-------- Source data
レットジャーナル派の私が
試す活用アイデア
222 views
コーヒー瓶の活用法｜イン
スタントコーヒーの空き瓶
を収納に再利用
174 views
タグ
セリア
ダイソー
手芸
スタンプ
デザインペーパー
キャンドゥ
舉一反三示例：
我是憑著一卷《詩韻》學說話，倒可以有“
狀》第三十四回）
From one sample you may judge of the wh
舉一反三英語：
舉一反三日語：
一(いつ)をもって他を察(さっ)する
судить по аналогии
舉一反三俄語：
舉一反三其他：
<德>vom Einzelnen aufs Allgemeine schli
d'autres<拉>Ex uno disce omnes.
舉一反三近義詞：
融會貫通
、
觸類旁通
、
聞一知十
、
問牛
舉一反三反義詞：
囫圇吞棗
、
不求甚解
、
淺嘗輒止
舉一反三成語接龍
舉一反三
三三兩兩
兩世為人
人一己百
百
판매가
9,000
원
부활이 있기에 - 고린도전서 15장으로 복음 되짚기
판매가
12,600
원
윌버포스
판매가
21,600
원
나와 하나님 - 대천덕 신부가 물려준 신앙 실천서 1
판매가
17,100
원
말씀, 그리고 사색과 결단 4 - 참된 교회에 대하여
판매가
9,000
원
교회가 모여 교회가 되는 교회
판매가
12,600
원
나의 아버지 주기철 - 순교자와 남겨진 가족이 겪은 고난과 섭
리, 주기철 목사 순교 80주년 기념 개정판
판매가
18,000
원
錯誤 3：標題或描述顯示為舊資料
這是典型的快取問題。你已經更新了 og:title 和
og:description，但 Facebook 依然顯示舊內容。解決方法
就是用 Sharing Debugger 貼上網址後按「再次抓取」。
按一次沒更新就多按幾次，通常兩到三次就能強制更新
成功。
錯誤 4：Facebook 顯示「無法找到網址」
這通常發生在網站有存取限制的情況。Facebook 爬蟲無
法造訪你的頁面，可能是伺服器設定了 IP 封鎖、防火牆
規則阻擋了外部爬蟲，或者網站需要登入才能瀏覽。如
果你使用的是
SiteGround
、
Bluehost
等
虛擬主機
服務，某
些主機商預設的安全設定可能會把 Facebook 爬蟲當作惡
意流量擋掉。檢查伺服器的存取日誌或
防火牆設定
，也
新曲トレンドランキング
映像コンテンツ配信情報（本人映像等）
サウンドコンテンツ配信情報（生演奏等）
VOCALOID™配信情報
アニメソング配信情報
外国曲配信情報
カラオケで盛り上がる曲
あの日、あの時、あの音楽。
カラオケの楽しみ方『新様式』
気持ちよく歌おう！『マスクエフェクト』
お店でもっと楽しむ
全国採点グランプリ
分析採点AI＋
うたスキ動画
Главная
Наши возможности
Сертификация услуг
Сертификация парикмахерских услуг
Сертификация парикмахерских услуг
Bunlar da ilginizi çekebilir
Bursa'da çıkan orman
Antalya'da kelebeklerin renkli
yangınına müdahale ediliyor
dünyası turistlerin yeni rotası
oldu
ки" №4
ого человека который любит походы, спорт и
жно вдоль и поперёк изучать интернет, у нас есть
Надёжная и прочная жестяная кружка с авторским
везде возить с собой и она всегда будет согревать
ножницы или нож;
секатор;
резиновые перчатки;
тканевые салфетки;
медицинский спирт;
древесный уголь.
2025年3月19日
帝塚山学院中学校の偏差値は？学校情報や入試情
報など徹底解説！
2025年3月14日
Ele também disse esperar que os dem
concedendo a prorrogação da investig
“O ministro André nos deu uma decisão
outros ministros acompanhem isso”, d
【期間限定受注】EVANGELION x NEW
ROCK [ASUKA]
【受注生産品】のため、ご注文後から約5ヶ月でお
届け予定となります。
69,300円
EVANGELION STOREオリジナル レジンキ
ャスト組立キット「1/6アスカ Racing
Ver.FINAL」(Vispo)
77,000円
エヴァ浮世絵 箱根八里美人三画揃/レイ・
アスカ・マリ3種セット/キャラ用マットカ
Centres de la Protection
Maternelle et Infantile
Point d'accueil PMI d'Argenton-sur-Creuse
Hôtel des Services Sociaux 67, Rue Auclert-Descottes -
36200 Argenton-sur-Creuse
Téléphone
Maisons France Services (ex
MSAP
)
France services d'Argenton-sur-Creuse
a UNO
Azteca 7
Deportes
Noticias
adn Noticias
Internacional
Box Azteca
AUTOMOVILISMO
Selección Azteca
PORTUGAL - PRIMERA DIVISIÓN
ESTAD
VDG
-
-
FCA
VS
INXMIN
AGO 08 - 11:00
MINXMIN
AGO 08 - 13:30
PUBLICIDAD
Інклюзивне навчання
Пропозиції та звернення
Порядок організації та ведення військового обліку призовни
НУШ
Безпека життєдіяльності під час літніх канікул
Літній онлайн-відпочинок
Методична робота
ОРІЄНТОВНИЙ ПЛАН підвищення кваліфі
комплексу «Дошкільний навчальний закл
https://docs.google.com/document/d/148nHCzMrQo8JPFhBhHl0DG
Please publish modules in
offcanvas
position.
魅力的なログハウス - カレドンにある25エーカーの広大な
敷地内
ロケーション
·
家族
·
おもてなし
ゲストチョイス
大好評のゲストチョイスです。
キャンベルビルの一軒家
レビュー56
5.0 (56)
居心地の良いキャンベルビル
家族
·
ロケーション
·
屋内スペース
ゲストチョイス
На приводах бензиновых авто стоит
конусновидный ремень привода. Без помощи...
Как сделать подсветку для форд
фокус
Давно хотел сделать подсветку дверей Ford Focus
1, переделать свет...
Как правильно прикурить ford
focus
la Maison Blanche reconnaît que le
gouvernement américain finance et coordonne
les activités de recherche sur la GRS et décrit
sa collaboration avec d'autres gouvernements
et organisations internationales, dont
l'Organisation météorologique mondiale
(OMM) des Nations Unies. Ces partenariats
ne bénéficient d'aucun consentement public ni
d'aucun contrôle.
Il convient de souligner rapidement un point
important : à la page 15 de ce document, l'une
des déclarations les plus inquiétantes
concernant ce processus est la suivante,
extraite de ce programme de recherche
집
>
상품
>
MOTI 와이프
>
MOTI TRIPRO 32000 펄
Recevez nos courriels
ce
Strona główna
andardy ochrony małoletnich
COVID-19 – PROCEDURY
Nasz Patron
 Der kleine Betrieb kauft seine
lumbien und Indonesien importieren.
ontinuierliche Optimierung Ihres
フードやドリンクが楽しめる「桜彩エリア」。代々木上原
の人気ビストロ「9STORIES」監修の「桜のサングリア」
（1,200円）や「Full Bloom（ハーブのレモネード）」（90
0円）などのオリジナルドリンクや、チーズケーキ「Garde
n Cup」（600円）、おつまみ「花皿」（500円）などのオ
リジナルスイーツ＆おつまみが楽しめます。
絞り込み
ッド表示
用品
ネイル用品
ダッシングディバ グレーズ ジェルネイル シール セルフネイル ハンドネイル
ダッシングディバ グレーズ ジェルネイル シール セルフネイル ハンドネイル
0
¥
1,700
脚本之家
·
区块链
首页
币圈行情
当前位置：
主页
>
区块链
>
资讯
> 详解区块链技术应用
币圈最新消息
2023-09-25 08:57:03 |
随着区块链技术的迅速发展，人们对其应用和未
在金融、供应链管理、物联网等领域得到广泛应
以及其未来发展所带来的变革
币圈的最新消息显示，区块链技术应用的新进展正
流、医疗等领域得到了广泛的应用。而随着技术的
----------------
> What needs to be done
Restate the listing above in full, exactly.

> Exercise output
レットジャーナル派の私が
試す活用アイデア
222 views
コーヒー瓶の活用法｜イン
スタントコーヒーの空き瓶
を収納に再利用
174 views
タグ
セリア
ダイソー
手芸
スタンプ
デザインペーパー
キャンドゥ
舉一反三示例：
我是憑著一卷《詩韻》學說話，倒可以有“
狀》第三十四回）
From one sample you may judge of the wh
舉一反三英語：
舉一反三日語：
一(いつ)をもって他を察(さっ)する
судить по аналогии
舉一反三俄語：
舉一反三其他：
<德>vom Einzelnen aufs Allgemeine schli
d'autres<拉>Ex uno disce omnes.
舉一反三近義詞：
融會貫通
、
觸類旁通
、
聞一知十
、
問牛
舉一反三反義詞：
囫圇吞棗
、
不求甚解
、
淺嘗輒止
舉一反三成語接龍
舉一反三
三三兩兩
兩世為人
人一己百
百
판매가
9,000
원
부활이 있기에 - 고린도전서 15장으로 복음 되짚기
판매가
12,600
원
윌버포스
판매가
21,600
원
나와 하나님 - 대천덕 신부가 물려준 신앙 실천서 1
판매가
17,100
원
말씀, 그리고 사색과 결단 4 - 참된 교회에 대하여
판매가
9,000
원
교회가 모여 교회가 되는 교회
판매가
12,600
원
나의 아버지 주기철 - 순교자와 남겨진 가족이 겪은 고난과 섭
리, 주기철 목사 순교 80주년 기념 개정판
판매가
18,000
원
錯誤 3：標題或描述顯示為舊資料
這是典型的快取問題。你已經更新了 og:title 和
og:description，但 Facebook 依然顯示舊內容。解決方法
就是用 Sharing Debugger 貼上網址後按「再次抓取」。
按一次沒更新就多按幾次，通常兩到三次就能強制更新
成功。
錯誤 4：Facebook 顯示「無法找到網址」
這通常發生在網站有存取限制的情況。Facebook 爬蟲無
法造訪你的頁面，可能是伺服器設定了 IP 封鎖、防火牆
規則阻擋了外部爬蟲，或者網站需要登入才能瀏覽。如
果你使用的是
SiteGround
、
Bluehost
等
虛擬主機
服務，某
些主機商預設的安全設定可能會把 Facebook 爬蟲當作惡
意流量擋掉。檢查伺服器的存取日誌或
防火牆設定
，也
新曲トレンドランキング
映像コンテンツ配信情報（本人映像等）
サウンドコンテンツ配信情報（生演奏等）
VOCALOID™配信情報
アニメソング配信情報
外国曲配信情報
カラオケで盛り上がる曲
あの日、あの時、あの音楽。
カラオケの楽しみ方『新様式』
気持ちよく歌おう！『マスクエフェクト』
お店でもっと楽しむ
全国採点グランプリ
分析採点AI＋
うたスキ動画
Главная
Наши возможности
Сертификация услуг
Сертификация парикмахерских услуг
Сертификация парикмахерских услуг
Bunlar da ilginizi çekebilir
Bursa'da çıkan orman
Antalya'da kelebeklerin renkli
yangınına müdahale ediliyor
dünyası turistlerin yeni rotası
oldu
ки" №4
ого человека который любит походы, спорт и
жно вдоль и поперёк изучать интернет, у нас есть
Надёжная и прочная жестяная кружка с авторским
везде возить с собой и она всегда будет согревать
ножницы или нож;
секатор;
резиновые перчатки;
тканевые салфетки;
медицинский спирт;
древесный уголь.
2025年3月19日
帝塚山学院中学校の偏差値は？学校情報や入試情
報など徹底解説！
2025年3月14日
Ele também disse esperar que os dem
concedendo a prorrogação da investig
“O ministro André nos deu uma decisão
outros ministros acompanhem isso”, d
【期間限定受注】EVANGELION x NEW
ROCK [ASUKA]
【受注生産品】のため、ご注文後から約5ヶ月でお
届け予定となります。
69,300円
EVANGELION STOREオリジナル レジンキ
ャスト組立キット「1/6アスカ Racing
Ver.FINAL」(Vispo)
77,000円
エヴァ浮世絵 箱根八里美人三画揃/レイ・
アスカ・マリ3種セット/キャラ用マットカ
Centres de la Protection
Maternelle et Infantile
Point d'accueil PMI d'Argenton-sur-Creuse
Hôtel des Services Sociaux 67, Rue Auclert-Descottes -
36200 Argenton-sur-Creuse
Téléphone
Maisons France Services (ex
MSAP
)
France services d'Argenton-sur-Creuse
a UNO
Azteca 7
Deportes
Noticias
adn Noticias
Internacional
Box Azteca
AUTOMOVILISMO
Selección Azteca
PORTUGAL - PRIMERA DIVISIÓN
ESTAD
VDG
-
-
FCA
VS
INXMIN
AGO 08 - 11:00
MINXMIN
AGO 08 - 13:30
PUBLICIDAD
Інклюзивне навчання
Пропозиції та звернення
Порядок організації та ведення військового обліку призовни
НУШ
Безпека життєдіяльності під час літніх канікул
Літній онлайн-відпочинок
Методична робота
ОРІЄНТОВНИЙ ПЛАН підвищення кваліфі
комплексу «Дошкільний навчальний закл
https://docs.google.com/document/d/148nHCzMrQo8JPFhBhHl0DG
Please publish modules in
offcanvas
position.
魅力的なログハウス - カレドンにある25エーカーの広大な
敷地内
ロケーション
·
家族
·
おもてなし
ゲストチョイス
大好評のゲストチョイスです。
キャンベルビルの一軒家
レビュー56
5.0 (56)
居心地の良いキャンベルビル
家族
·
ロケーション
·
屋内スペース
ゲストチョイス
На приводах бензиновых авто стоит
конусновидный ремень привода. Без помощи...
Как сделать подсветку для форд
фокус
Давно хотел сделать подсветку дверей Ford Focus
1, переделать свет...
Как правильно прикурить ford
focus
la Maison Blanche reconnaît que le
gouvernement américain finance et coordonne
les activités de recherche sur la GRS et décrit
sa collaboration avec d'autres gouvernements
et organisations internationales, dont
l'Organisation météorologique mondiale
(OMM) des Nations Unies. Ces partenariats
ne bénéficient d'aucun consentement public ni
d'aucun contrôle.
Il convient de souligner rapidement un point
important : à la page 15 de ce document, l'une
des déclarations les plus inquiétantes
concernant ce processus est la suivante,
extraite de ce programme de recherche
집
>
상품
>
MOTI 와이프
>
MOTI TRIPRO 32000 펄
Recevez nos courriels
ce
Strona główna
andardy ochrony małoletnich
COVID-19 – PROCEDURY
Nasz Patron
 Der kleine Betrieb kauft seine
lumbien und Indonesien importieren.
ontinuierliche Optimierung Ihres
フードやドリンクが楽しめる「桜彩エリア」。代々木上原
の人気ビストロ「9STORIES」監修の「桜のサングリア」
（1,200円）や「Full Bloom（ハーブのレモネード）」（90
0円）などのオリジナルドリンクや、チーズケーキ「Garde
n Cup」（600円）、おつまみ「花皿」（500円）などのオ
リジナルスイーツ＆おつまみが楽しめます。
絞り込み
ッド表示
用品
ネイル用品
ダッシングディバ グレーズ ジェルネイル シール セルフネイル ハンドネイル
ダッシングディバ グレーズ ジェルネイル シール セルフネイル ハンドネイル
0
¥
1,700
脚本之家
·
区块链
首页
币圈行情
当前位置：
主页
>
区块链
>
资讯
> 详解区块链技术应用
币圈最新消息
2023-09-25 08:57:03 |
随着区块链技术的迅速发展，人们对其应用和未
在金融、供应链管理、物联网等领域得到广泛应
以及其未来发展所带来的变革
币圈的最新消息显示，区块链技术应用的新进展正
流、医疗等领域得到了广泛的应用。而随着技术的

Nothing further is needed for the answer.